Un "regolamento di conti" tra Latin Kings e MS13
Verano è uno dei due giovani destinatari del decreto di fermo della Procura con l'accusa di omicidio volontario aggravato dalla premeditazione e dal numero degli aggressori. L'altro risulta ancora irreperibile. Stando a quanto ricostruito finora dagli investigatori della Squadra mobile della polizia, lo scorso 26 maggio in 17, tutti giovani d'età compresa tra i 19 e i 22 anni, hanno aggredito Ibarra, suo fratello e un loro amico tra i binari della stazione Milano Certosa. Il 22enne, nato a Milano da una famiglia dell'Ecuador, era stato raggiunto da numerose ferite d'arma da taglio, una delle quali gli ha reciso l'arteria femorale uccidendolo.
Secondo la Procura, a colpire mortalmente Ibarra sarebbe stato proprio Verano. Il 19enne, di origine peruviana, si trova in carcere dallo scorso 5 giugno. Difeso dall'avvocato Stefano Afrune, il giovane ha messo a verbale di far parte dei Latin Kings e ha raccontato quanto sarebbe accaduto quel giorno. Intorno alle 17 del 26 maggio, i LK si sarebbero scontrati con un gruppo della gang rivale Mara Salvatrucha "per una serie di pestaggi dei giorni precedenti". Una sorta di "regolamento di conti" che sarebbe proseguito anche la sera.
"Non l'ho ucciso io"
Poco dopo le 21, ha raccontato sempre il 19enne, ci sarebbe stato un secondo scontro nella zona della stazione Milano Certosa, dove i membri della MS13 starebbero "stabilmente". Verano ha raccontato "di tre, quattro: sono stati loro quella sera a spaccare le bottiglie e a venirci contro", aggiungendo di non sapere "se Ibarra faceva parte degli Ms13", ma sostenendo che "era nel secondo gruppo della sera". Il 19enne ha anche escluso l'ipotesi dell'aggressione come parte di un "rito di iniziazione" e dichiarato di non essere stato lui a sferrare la coltellata letale, "perché avevo solo una pietra in mano".

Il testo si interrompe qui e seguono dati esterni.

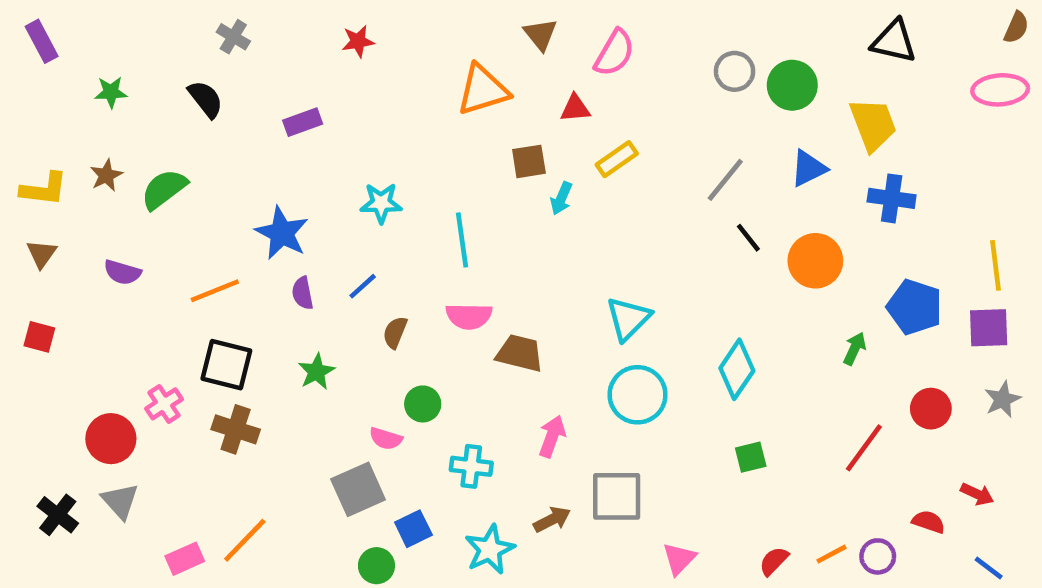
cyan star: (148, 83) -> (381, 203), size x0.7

Il difensore di Verano, l'avvocato Afrune, ha sottolineato ci sarebbero solo immagini di lui mentre "sale e scende le scale per attraversare i binari" e che chiederà per il suo assistito la misura cautelare dei domiciliari. Secondo la Procura, invece, avrebbe inferto almeno quattro coltellate alla vittima e sarebbe stato riconosciuto attraverso testimonianze e fotografie.